(Saved entries)
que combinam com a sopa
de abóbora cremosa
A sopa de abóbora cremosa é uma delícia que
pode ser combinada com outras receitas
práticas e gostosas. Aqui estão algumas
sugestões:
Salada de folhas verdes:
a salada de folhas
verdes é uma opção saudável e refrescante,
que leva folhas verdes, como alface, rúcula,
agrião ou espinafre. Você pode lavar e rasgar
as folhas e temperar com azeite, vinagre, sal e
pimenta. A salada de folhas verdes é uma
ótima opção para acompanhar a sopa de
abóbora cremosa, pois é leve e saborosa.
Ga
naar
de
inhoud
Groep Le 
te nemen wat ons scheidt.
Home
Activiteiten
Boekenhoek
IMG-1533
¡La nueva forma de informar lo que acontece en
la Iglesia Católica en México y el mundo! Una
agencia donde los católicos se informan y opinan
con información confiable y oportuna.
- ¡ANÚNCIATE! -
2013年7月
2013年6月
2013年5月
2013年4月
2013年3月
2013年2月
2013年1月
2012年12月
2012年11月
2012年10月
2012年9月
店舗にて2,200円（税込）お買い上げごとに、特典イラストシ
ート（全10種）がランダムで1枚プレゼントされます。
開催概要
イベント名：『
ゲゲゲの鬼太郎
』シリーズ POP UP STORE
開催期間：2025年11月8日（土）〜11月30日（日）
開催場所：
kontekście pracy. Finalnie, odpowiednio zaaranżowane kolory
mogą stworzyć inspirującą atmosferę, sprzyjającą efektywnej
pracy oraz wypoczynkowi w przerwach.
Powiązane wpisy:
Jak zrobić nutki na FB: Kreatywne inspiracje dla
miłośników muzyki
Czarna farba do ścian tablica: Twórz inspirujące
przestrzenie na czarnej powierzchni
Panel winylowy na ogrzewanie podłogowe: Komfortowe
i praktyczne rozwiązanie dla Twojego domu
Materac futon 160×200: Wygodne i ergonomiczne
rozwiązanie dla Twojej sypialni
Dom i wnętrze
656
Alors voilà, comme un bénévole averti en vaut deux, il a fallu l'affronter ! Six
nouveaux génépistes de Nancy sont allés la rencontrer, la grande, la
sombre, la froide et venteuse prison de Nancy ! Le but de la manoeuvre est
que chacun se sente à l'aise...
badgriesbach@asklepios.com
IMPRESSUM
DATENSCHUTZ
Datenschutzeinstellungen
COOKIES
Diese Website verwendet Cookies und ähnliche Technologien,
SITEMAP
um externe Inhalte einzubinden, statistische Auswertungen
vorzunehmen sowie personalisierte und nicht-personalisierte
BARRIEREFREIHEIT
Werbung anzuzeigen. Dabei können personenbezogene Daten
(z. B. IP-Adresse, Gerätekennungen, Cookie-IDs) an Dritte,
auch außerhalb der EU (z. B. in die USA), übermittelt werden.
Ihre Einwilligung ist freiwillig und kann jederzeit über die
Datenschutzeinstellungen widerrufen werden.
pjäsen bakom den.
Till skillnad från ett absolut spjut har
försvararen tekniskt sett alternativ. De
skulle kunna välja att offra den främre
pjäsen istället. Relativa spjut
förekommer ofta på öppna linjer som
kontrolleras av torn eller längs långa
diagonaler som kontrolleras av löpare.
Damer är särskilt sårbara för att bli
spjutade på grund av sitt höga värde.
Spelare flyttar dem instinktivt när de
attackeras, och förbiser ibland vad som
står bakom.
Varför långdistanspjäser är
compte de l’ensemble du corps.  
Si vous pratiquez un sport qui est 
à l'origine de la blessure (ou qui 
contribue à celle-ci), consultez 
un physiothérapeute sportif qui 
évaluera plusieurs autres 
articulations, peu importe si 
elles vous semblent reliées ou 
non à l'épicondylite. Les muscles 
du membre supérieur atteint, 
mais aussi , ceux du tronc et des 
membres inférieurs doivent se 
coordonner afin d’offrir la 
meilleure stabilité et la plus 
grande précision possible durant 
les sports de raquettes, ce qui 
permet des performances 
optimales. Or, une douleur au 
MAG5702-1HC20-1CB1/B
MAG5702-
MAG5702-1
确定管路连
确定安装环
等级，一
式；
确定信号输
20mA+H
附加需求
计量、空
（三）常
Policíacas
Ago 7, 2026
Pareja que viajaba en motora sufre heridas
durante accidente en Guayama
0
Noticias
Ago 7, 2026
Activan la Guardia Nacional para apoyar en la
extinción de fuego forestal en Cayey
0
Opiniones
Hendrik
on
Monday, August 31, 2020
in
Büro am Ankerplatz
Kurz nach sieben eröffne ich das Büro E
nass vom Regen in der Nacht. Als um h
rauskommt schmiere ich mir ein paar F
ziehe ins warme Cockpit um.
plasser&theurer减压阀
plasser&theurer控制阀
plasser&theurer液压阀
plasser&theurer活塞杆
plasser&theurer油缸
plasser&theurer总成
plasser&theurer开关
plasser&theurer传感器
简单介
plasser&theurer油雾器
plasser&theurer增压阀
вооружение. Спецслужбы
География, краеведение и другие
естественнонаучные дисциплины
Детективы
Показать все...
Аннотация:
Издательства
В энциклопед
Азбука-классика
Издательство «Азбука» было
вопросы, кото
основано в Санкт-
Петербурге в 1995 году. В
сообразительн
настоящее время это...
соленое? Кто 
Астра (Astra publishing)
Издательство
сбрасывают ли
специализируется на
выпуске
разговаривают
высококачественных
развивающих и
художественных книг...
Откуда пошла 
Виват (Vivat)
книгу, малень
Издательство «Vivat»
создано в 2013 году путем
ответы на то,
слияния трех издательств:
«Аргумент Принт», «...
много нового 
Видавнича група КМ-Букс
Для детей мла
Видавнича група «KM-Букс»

-- Task item --
Search the entries for the word "pracy". Copy each line where it appears.

-- Written answer --
kontekście pracy. Finalnie, odpowiednio zaaranżowane kolory
pracy oraz wypoczynkowi w przerwach.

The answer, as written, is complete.